**TEXTAUSZUG**
Montag, 9. November 2009

Mauerfall: Ruth und ich waren in Wiesbaden

Ein Teil unserer Familie hatte sich am 09. November 1989 aus einem ganz anderen Grund in Wiesbaden versammelt. Nach einem langen Spaziergang mit meinen Hunden im Biebricher Schlosspark stand ich unter der Dusche, als Judith ohne anzuklopfen ins Badezimmer stürzte und rief: «Die Mauer fällt!» Erschrocken öffnete ich die Augen, sah gerade noch, dass Judith weinte, bevor mir alles, was an Shampoo und Seife brennen kann, in die Augen lief.
 
Die folgenden Stunden bis am frühen Morgen des nächsten Tages bildeten rückblickend eine Nacht der Tumulte und des Schweigens zugleich. Die älteren Familienangehörigen, die einst für den Massenmörder namens «Führer» viel zu unarisch gewesen waren, weinten. Trotz aller Erinnerungen bahnte sich für sie ein zweiter grosser Glücksfall an. Lange Augenblicke starrten sie still vor sich hin, um unverhofft zu äussern: «Dass wir das alles überlebten …»

**ZIELE**
1. Geben Sie den Absatz im Auszug über den Mauerfall, der mit «Die folgenden Stunden» beginnt, in kürzerer Form wieder, ohne seine wesentlichen Aussagen wegzulassen.
2. Knüpfen Sie an den Auszug über den Mauerfall an und schreiben Sie ihn ab dem letzten Satz weiter.

**ANGEZEIGTE DATEN**
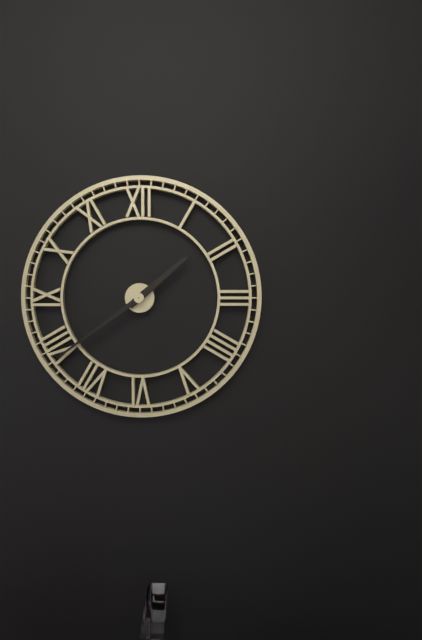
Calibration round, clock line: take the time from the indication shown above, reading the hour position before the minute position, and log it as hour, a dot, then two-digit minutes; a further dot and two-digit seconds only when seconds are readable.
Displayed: 1.39
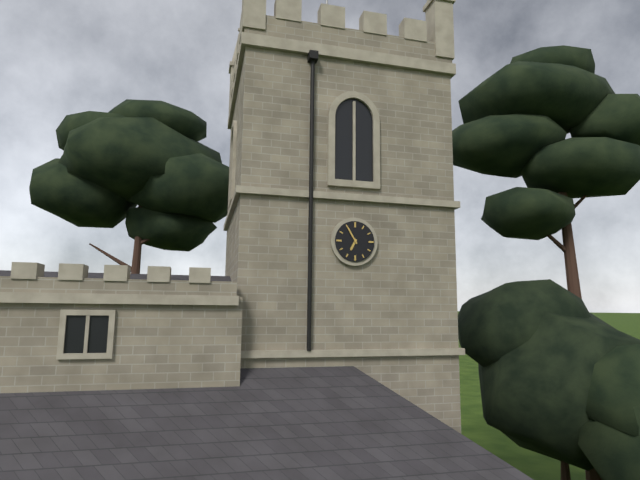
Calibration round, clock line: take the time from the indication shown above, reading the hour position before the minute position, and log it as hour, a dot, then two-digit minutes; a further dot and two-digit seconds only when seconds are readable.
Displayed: 6.55
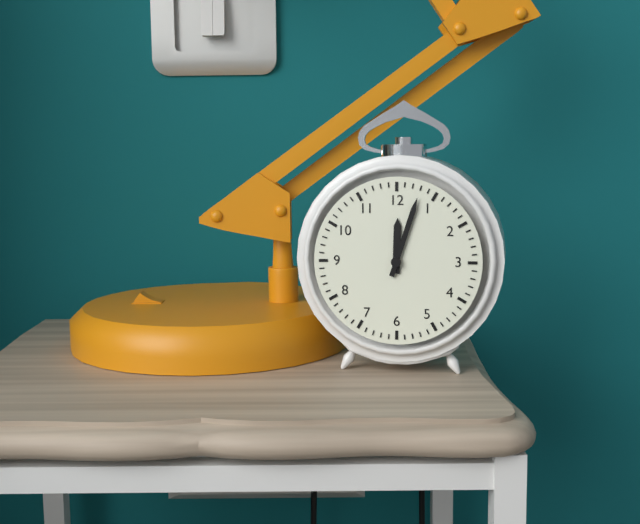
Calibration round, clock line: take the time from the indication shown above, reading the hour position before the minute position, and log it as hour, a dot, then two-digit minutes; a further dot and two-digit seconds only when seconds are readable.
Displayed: 12.03
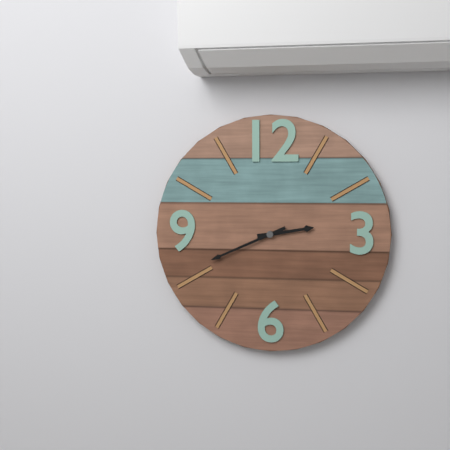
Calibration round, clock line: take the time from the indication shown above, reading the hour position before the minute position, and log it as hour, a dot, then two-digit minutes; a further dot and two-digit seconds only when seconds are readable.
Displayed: 2.41
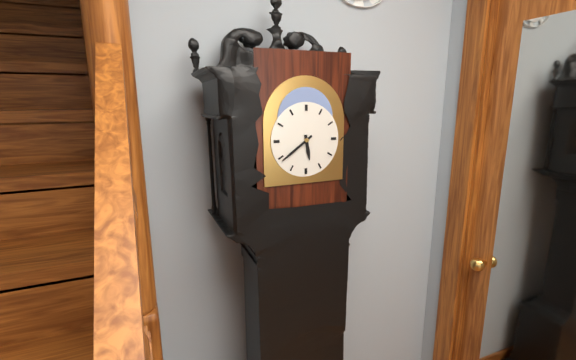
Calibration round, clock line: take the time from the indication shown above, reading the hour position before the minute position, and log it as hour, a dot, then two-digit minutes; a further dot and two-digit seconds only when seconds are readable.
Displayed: 5.39
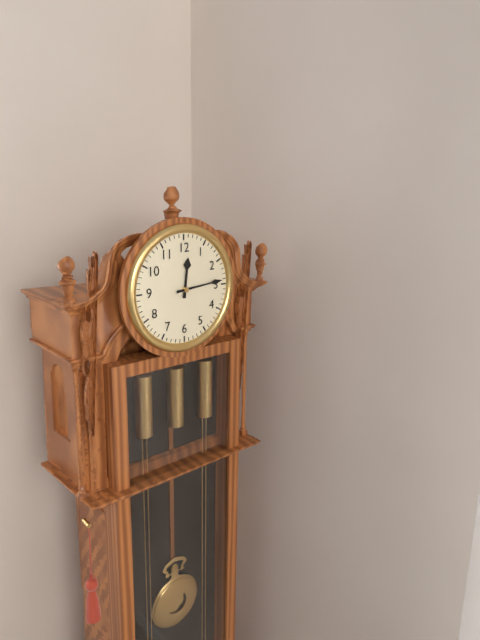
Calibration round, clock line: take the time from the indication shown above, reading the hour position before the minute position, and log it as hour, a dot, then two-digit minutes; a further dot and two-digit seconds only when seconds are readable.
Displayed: 12.14
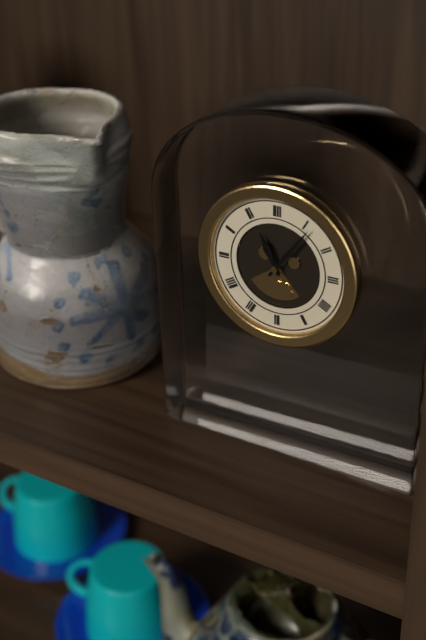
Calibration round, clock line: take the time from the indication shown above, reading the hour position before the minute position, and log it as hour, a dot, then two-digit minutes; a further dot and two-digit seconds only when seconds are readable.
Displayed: 11.06
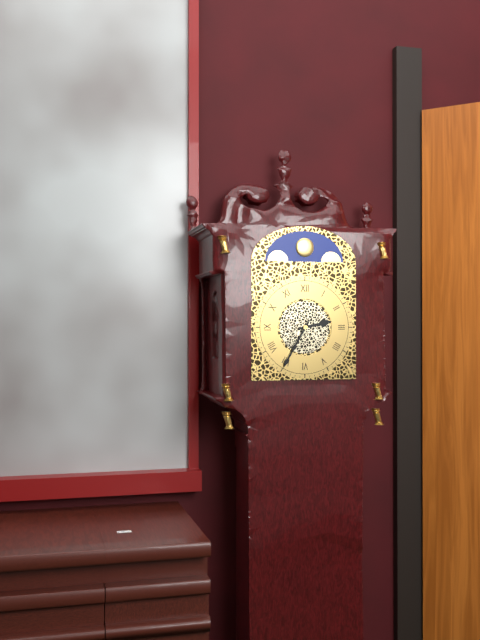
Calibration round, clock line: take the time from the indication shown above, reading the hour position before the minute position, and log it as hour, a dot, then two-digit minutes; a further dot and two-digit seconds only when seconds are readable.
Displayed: 2.35
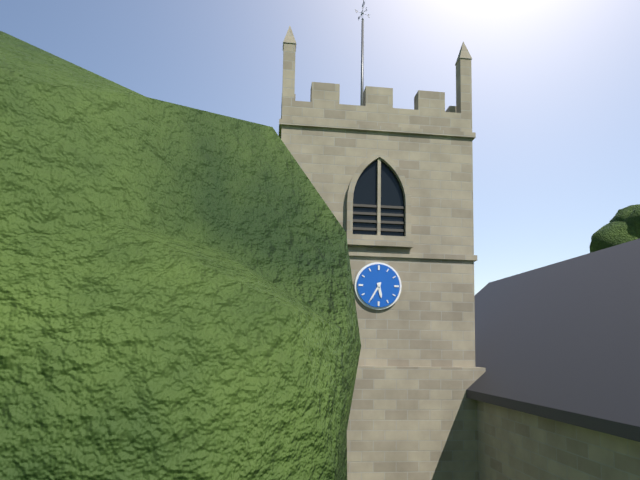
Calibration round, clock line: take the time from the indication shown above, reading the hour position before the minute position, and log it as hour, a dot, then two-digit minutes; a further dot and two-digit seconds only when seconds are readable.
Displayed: 5.35
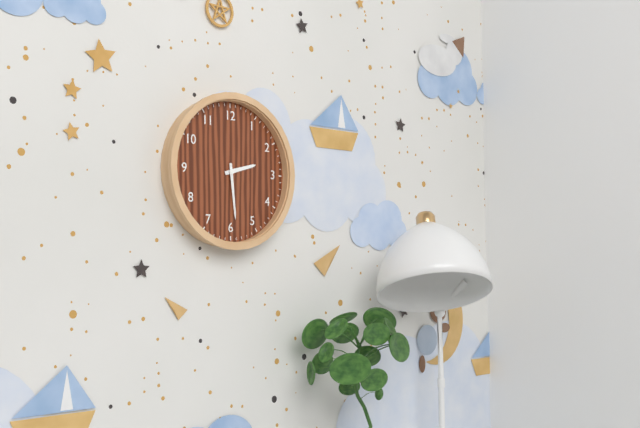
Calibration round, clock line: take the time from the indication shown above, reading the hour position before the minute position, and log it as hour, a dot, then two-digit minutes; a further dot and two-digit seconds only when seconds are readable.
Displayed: 2.29
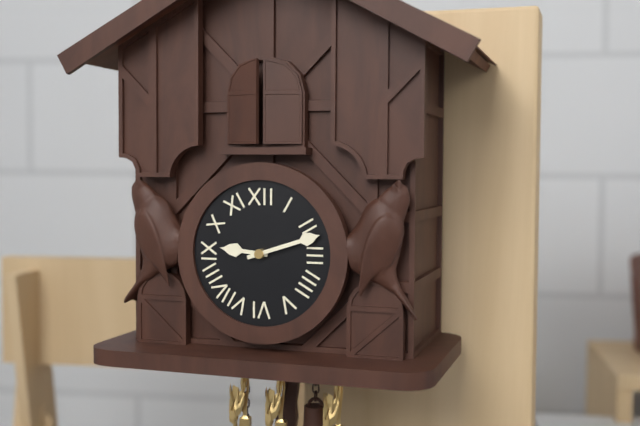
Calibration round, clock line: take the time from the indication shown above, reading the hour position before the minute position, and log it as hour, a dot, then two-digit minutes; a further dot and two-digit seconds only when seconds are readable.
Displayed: 9.12
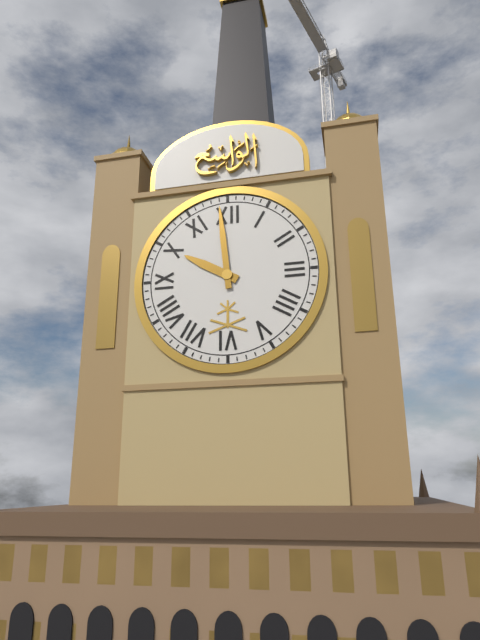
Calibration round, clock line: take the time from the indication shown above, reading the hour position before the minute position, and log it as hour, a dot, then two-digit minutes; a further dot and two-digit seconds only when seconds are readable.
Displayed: 9.59
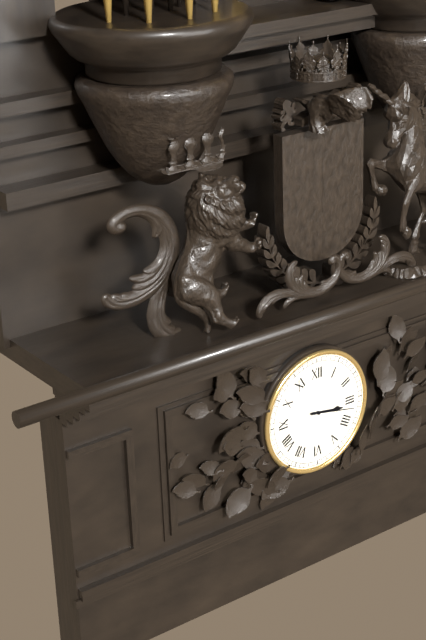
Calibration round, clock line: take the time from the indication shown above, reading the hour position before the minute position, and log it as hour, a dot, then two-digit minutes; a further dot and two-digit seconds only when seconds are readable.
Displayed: 3.17
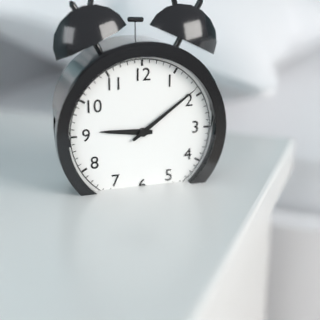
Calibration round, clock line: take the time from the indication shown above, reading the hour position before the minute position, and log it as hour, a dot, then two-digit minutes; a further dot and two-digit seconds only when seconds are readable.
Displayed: 9.09
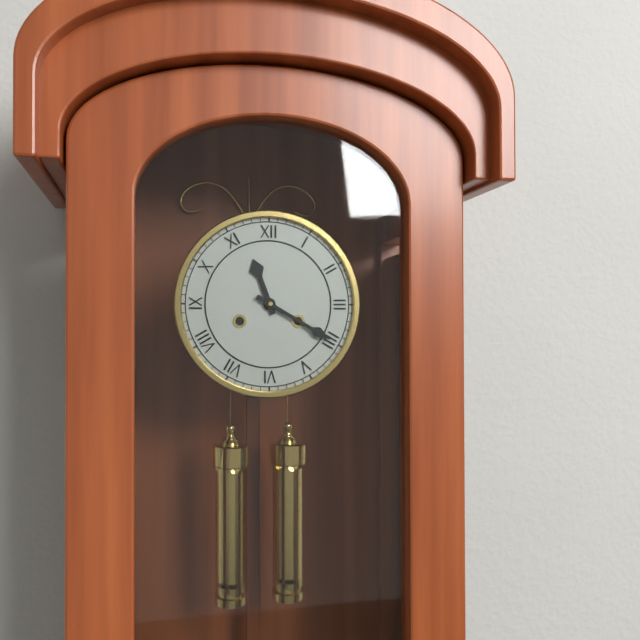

**LÖSUNGEN**
1. Bis zum frühen Morgen folgte eine Nacht, die zugleich von Tumulten und von Schweigen geprägt war. Die älteren Familienangehörigen, die für den Massenmörder namens «Führer» einst zu unarisch gewesen waren, weinten. Trotz aller Erinnerungen zeichnete sich für sie ein zweiter großer Glücksfall ab. Nach langem stillem Starren sagten sie unverhofft: «Dass wir das alles überlebten …»

2.
 
David hatte sich mit meinen Hunden in eine Ecke zurückgezogen und lockte mich mit Blicken an. Es musste sich in der Tat was Immenses ereignet haben. Der Fernseher lief pausenlos, David informierte mich rasch, und wir entschlossen uns nach kurzer Lagebesprechung, als jüngste erwachsene Familienmitglieder die Situation zu managen.
 
Dazu lieferte die schon damals uralte Ruth, die mich aus unerklärlichen Gründen stets «Niki» rief, die durchschlagende Idee: «Niki, nimm den Leuchter – du weisst schon, nimm einfach alles, was du findest.» - raunte sie mit zu, während sie mich am Ärmel festhielt. So zündeten wir alle Kerzen an, die irgendwie im Haus aufzutreiben waren und kreierten vollkommen ausser Kurs das grösste Lichterfest aller Zeiten.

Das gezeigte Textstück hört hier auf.